Bauboom in der Wüste: Die deutsche Industrie profitiert und nutzt Plattformen vor Ort und zu Hause, um ihre Leistungsfähigkeit eindrucksvoll zu demonstrieren.

Bisher scheint die Rechnung von Scheich Mohammed bin Rashid al Maktoum und seinem visionären Vater aufzugehen, das noch vor 40 Jahren verschlafene Wüstennest Dubai ohne asphaltierte Straßen und fließendes Wasser in ein hypermodernes Finanz-, Handels- und Touristikzentrum umzuwandeln. Die Öl- und Anlagemilliarden halten die immense Baumaschinerie am Laufen.
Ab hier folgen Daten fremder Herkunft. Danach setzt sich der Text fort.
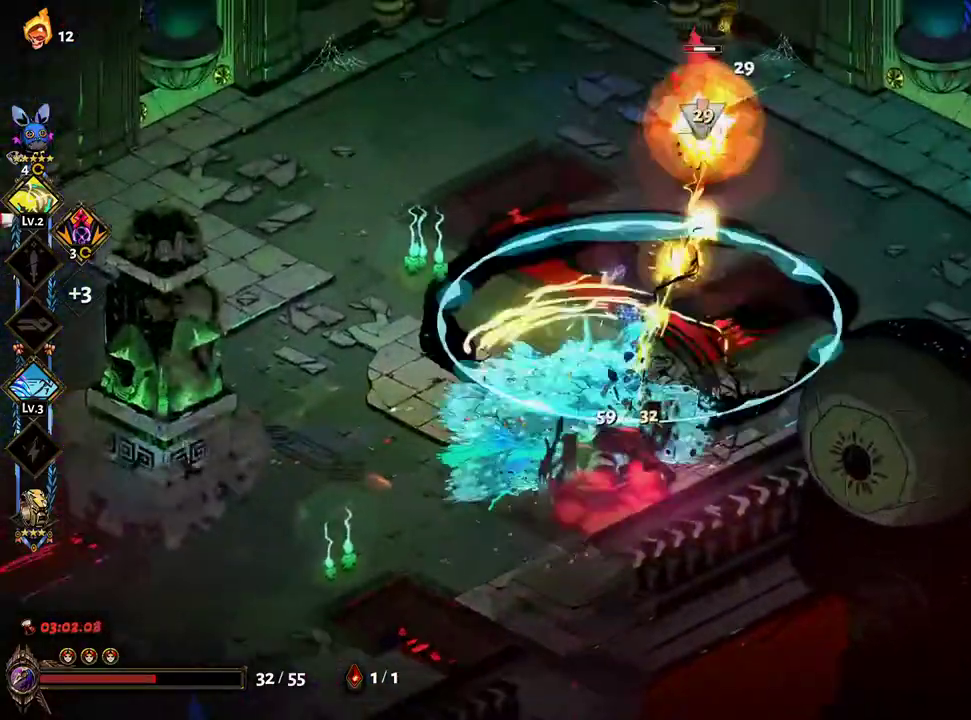
{"buttons": ["A"], "left_stick": "left", "right_stick": "center", "events": [[17, "left_stick", "up-left"], [83, "A", "up"], [200, "A", "down"], [200, "left_stick", "left"], [283, "X", "up"], [333, "A", "up"], [500, "A", "down"]]}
Mit Bauinvestitionen in Höhe von US$ 120 Mrd. allein in Dubai erlebt die Region zur Zeit einen unvorstellbaren Aufschwung. So entstehen derzeit am persischen Golf die höchsten Häuser der Erde, die größten Shopping-Malls, künstliche Inseln, ganze Städte, Hotelresorts, Golfplätze, Straßen, Häfen und Freihandelszonen mit den Schwerpunkten Dubai und Abu Dhabi. Und das schon seit einigen Jahren, denn das schwarze Gold, das den Scheichtümern noch ihren Reichtum beschert, neigt sich in spätestens 15 Jahren seinem Ende zu. Bis dahin soll die Region so attraktiv wie möglich für internationalen Tourismus und Businessreisende sein.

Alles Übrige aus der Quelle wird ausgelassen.